(Exercise directions): The entries below are to be copied exactly, with every picture left out.

[Plain-text document sources]

= = = = =

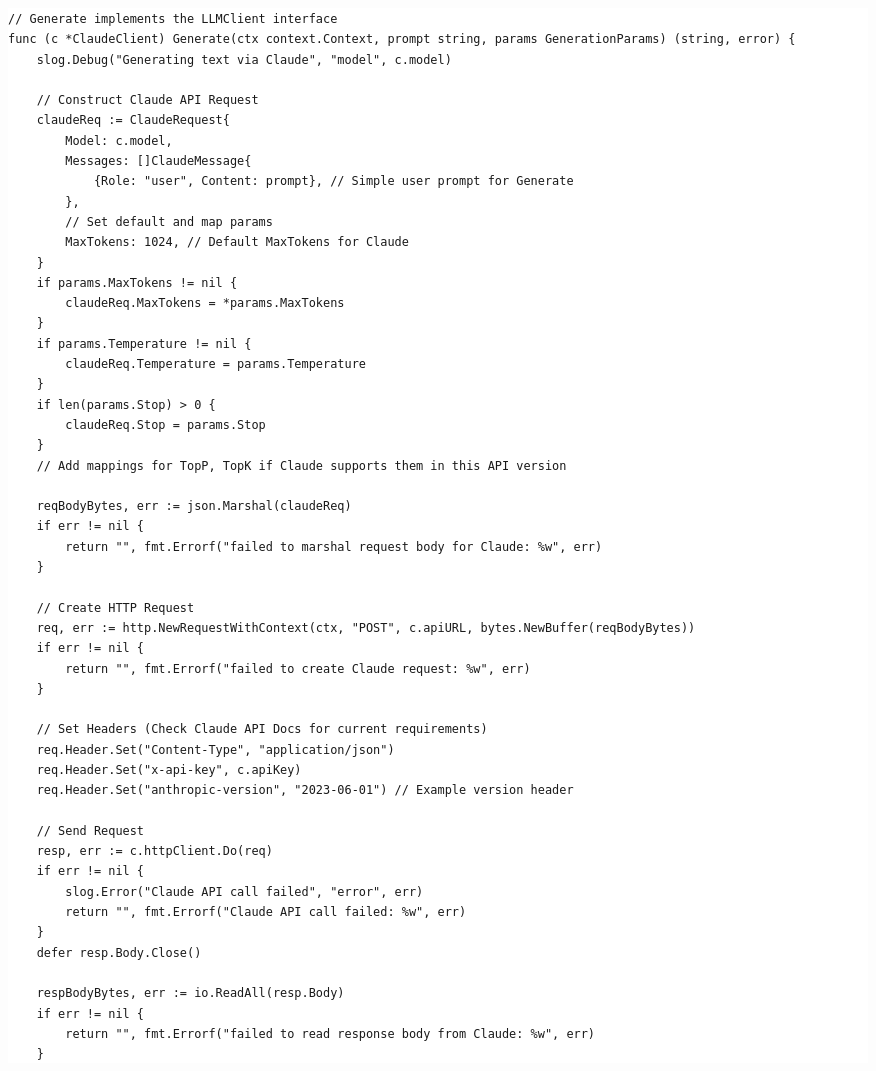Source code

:    // Generate implements the LLMClient interface
    func (c *ClaudeClient) Generate(ctx context.Context, prompt string, params GenerationParams) (string, error) {
    	slog.Debug("Generating text via Claude", "model", c.model)
    
    	// Construct Claude API Request
    	claudeReq := ClaudeRequest{
    		Model: c.model,
    		Messages: []ClaudeMessage{
    			{Role: "user", Content: prompt}, // Simple user prompt for Generate
    		},
    		// Set default and map params
    		MaxTokens: 1024, // Default MaxTokens for Claude
    	}
    	if params.MaxTokens != nil {
    		claudeReq.MaxTokens = *params.MaxTokens
    	}
    	if params.Temperature != nil {
    		claudeReq.Temperature = params.Temperature
    	}
    	if len(params.Stop) > 0 {
    		claudeReq.Stop = params.Stop
    	}
    	// Add mappings for TopP, TopK if Claude supports them in this API version
    
    	reqBodyBytes, err := json.Marshal(claudeReq)
    	if err != nil {
    		return "", fmt.Errorf("failed to marshal request body for Claude: %w", err)
    	}
    
    	// Create HTTP Request
    	req, err := http.NewRequestWithContext(ctx, "POST", c.apiURL, bytes.NewBuffer(reqBodyBytes))
    	if err != nil {
    		return "", fmt.Errorf("failed to create Claude request: %w", err)
    	}
    
    	// Set Headers (Check Claude API Docs for current requirements)
    	req.Header.Set("Content-Type", "application/json")
    	req.Header.Set("x-api-key", c.apiKey)
    	req.Header.Set("anthropic-version", "2023-06-01") // Example version header
    
    	// Send Request
    	resp, err := c.httpClient.Do(req)
    	if err != nil {
    		slog.Error("Claude API call failed", "error", err)
    		return "", fmt.Errorf("Claude API call failed: %w", err)
    	}
    	defer resp.Body.Close()
    
    	respBodyBytes, err := io.ReadAll(resp.Body)
    	if err != nil {
    		return "", fmt.Errorf("failed to read response body from Claude: %w", err)
    	}
    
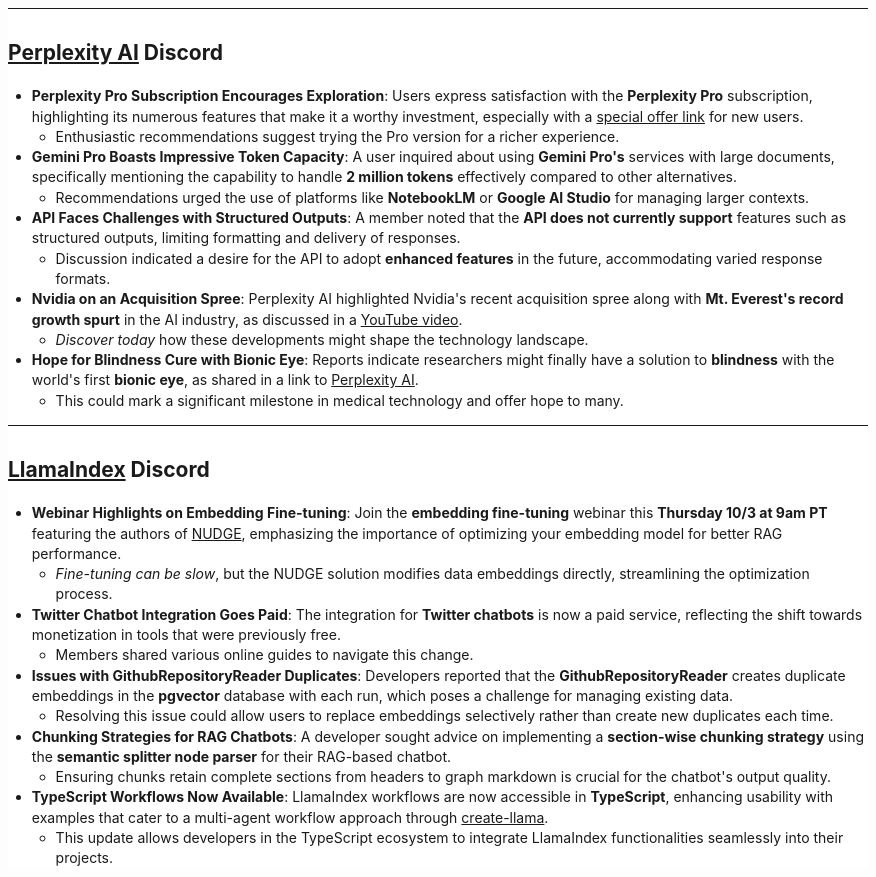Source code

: 

---



## [Perplexity AI](https://discord.com/channels/1047197230748151888) Discord

- **Perplexity Pro Subscription Encourages Exploration**: Users express satisfaction with the **Perplexity Pro** subscription, highlighting its numerous features that make it a worthy investment, especially with a [special offer link](https://perplexity.ai/pro?referral_code=1MI14NS6) for new users.
   - Enthusiastic recommendations suggest trying the Pro version for a richer experience.
- **Gemini Pro Boasts Impressive Token Capacity**: A user inquired about using **Gemini Pro's** services with large documents, specifically mentioning the capability to handle **2 million tokens** effectively compared to other alternatives.
   - Recommendations urged the use of platforms like **NotebookLM** or **Google AI Studio** for managing larger contexts.
- **API Faces Challenges with Structured Outputs**: A member noted that the **API does not currently support** features such as structured outputs, limiting formatting and delivery of responses.
   - Discussion indicated a desire for the API to adopt **enhanced features** in the future, accommodating varied response formats.
- **Nvidia on an Acquisition Spree**: Perplexity AI highlighted Nvidia's recent acquisition spree along with **Mt. Everest's record growth spurt** in the AI industry, as discussed in a [YouTube video](https://www.youtube.com/embed/H7PT88Wto2s).
   - *Discover today* how these developments might shape the technology landscape.
- **Hope for Blindness Cure with Bionic Eye**: Reports indicate researchers might finally have a solution to **blindness** with the world's first **bionic eye**, as shared in a link to [Perplexity AI](https://www.perplexity.ai/page/world-s-first-bionic-eye-dwqGrLQARu.BN1M5RbFAdQ).
   - This could mark a significant milestone in medical technology and offer hope to many.



---



## [LlamaIndex](https://discord.com/channels/1059199217496772688) Discord

- **Webinar Highlights on Embedding Fine-tuning**: Join the **embedding fine-tuning** webinar this **Thursday 10/3 at 9am PT** featuring the authors of [NUDGE](https://lu.ma/vi5qraj3), emphasizing the importance of optimizing your embedding model for better RAG performance.
   - *Fine-tuning can be slow*, but the NUDGE solution modifies data embeddings directly, streamlining the optimization process.
- **Twitter Chatbot Integration Goes Paid**: The integration for **Twitter chatbots** is now a paid service, reflecting the shift towards monetization in tools that were previously free.
   - Members shared various online guides to navigate this change.
- **Issues with GithubRepositoryReader Duplicates**: Developers reported that the **GithubRepositoryReader** creates duplicate embeddings in the **pgvector** database with each run, which poses a challenge for managing existing data.
   - Resolving this issue could allow users to replace embeddings selectively rather than create new duplicates each time.
- **Chunking Strategies for RAG Chatbots**: A developer sought advice on implementing a **section-wise chunking strategy** using the **semantic splitter node parser** for their RAG-based chatbot.
   - Ensuring chunks retain complete sections from headers to graph markdown is crucial for the chatbot's output quality.
- **TypeScript Workflows Now Available**: LlamaIndex workflows are now accessible in **TypeScript**, enhancing usability with examples that cater to a multi-agent workflow approach through [create-llama](https://t.co/uJVNMV8Ec7).
   - This update allows developers in the TypeScript ecosystem to integrate LlamaIndex functionalities seamlessly into their projects.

= = = = =

(Task solution):
Source code

:    // Generate implements the LLMClient interface
    func (c *ClaudeClient) Generate(ctx context.Context, prompt string, params GenerationParams) (string, error) {
    	slog.Debug("Generating text via Claude", "model", c.model)
    
    	// Construct Claude API Request
    	claudeReq := ClaudeRequest{
    		Model: c.model,
    		Messages: []ClaudeMessage{
    			{Role: "user", Content: prompt}, // Simple user prompt for Generate
    		},
    		// Set default and map params
    		MaxTokens: 1024, // Default MaxTokens for Claude
    	}
    	if params.MaxTokens != nil {
    		claudeReq.MaxTokens = *params.MaxTokens
    	}
    	if params.Temperature != nil {
    		claudeReq.Temperature = params.Temperature
    	}
    	if len(params.Stop) > 0 {
    		claudeReq.Stop = params.Stop
    	}
    	// Add mappings for TopP, TopK if Claude supports them in this API version
    
    	reqBodyBytes, err := json.Marshal(claudeReq)
    	if err != nil {
    		return "", fmt.Errorf("failed to marshal request body for Claude: %w", err)
    	}
    
    	// Create HTTP Request
    	req, err := http.NewRequestWithContext(ctx, "POST", c.apiURL, bytes.NewBuffer(reqBodyBytes))
    	if err != nil {
    		return "", fmt.Errorf("failed to create Claude request: %w", err)
    	}
    
    	// Set Headers (Check Claude API Docs for current requirements)
    	req.Header.Set("Content-Type", "application/json")
    	req.Header.Set("x-api-key", c.apiKey)
    	req.Header.Set("anthropic-version", "2023-06-01") // Example version header
    
    	// Send Request
    	resp, err := c.httpClient.Do(req)
    	if err != nil {
    		slog.Error("Claude API call failed", "error", err)
    		return "", fmt.Errorf("Claude API call failed: %w", err)
    	}
    	defer resp.Body.Close()
    
    	respBodyBytes, err := io.ReadAll(resp.Body)
    	if err != nil {
    		return "", fmt.Errorf("failed to read response body from Claude: %w", err)
    	}
    
Source code

: 

---



## [Perplexity AI](https://discord.com/channels/1047197230748151888) Discord

- **Perplexity Pro Subscription Encourages Exploration**: Users express satisfaction with the **Perplexity Pro** subscription, highlighting its numerous features that make it a worthy investment, especially with a [special offer link](https://perplexity.ai/pro?referral_code=1MI14NS6) for new users.
   - Enthusiastic recommendations suggest trying the Pro version for a richer experience.
- **Gemini Pro Boasts Impressive Token Capacity**: A user inquired about using **Gemini Pro's** services with large documents, specifically mentioning the capability to handle **2 million tokens** effectively compared to other alternatives.
   - Recommendations urged the use of platforms like **NotebookLM** or **Google AI Studio** for managing larger contexts.
- **API Faces Challenges with Structured Outputs**: A member noted that the **API does not currently support** features such as structured outputs, limiting formatting and delivery of responses.
   - Discussion indicated a desire for the API to adopt **enhanced features** in the future, accommodating varied response formats.
- **Nvidia on an Acquisition Spree**: Perplexity AI highlighted Nvidia's recent acquisition spree along with **Mt. Everest's record growth spurt** in the AI industry, as discussed in a [YouTube video](https://www.youtube.com/embed/H7PT88Wto2s).
   - *Discover today* how these developments might shape the technology landscape.
- **Hope for Blindness Cure with Bionic Eye**: Reports indicate researchers might finally have a solution to **blindness** with the world's first **bionic eye**, as shared in a link to [Perplexity AI](https://www.perplexity.ai/page/world-s-first-bionic-eye-dwqGrLQARu.BN1M5RbFAdQ).
   - This could mark a significant milestone in medical technology and offer hope to many.



---



## [LlamaIndex](https://discord.com/channels/1059199217496772688) Discord

- **Webinar Highlights on Embedding Fine-tuning**: Join the **embedding fine-tuning** webinar this **Thursday 10/3 at 9am PT** featuring the authors of [NUDGE](https://lu.ma/vi5qraj3), emphasizing the importance of optimizing your embedding model for better RAG performance.
   - *Fine-tuning can be slow*, but the NUDGE solution modifies data embeddings directly, streamlining the optimization process.
- **Twitter Chatbot Integration Goes Paid**: The integration for **Twitter chatbots** is now a paid service, reflecting the shift towards monetization in tools that were previously free.
   - Members shared various online guides to navigate this change.
- **Issues with GithubRepositoryReader Duplicates**: Developers reported that the **GithubRepositoryReader** creates duplicate embeddings in the **pgvector** database with each run, which poses a challenge for managing existing data.
   - Resolving this issue could allow users to replace embeddings selectively rather than create new duplicates each time.
- **Chunking Strategies for RAG Chatbots**: A developer sought advice on implementing a **section-wise chunking strategy** using the **semantic splitter node parser** for their RAG-based chatbot.
   - Ensuring chunks retain complete sections from headers to graph markdown is crucial for the chatbot's output quality.
- **TypeScript Workflows Now Available**: LlamaIndex workflows are now accessible in **TypeScript**, enhancing usability with examples that cater to a multi-agent workflow approach through [create-llama](https://t.co/uJVNMV8Ec7).
   - This update allows developers in the TypeScript ecosystem to integrate LlamaIndex functionalities seamlessly into their projects.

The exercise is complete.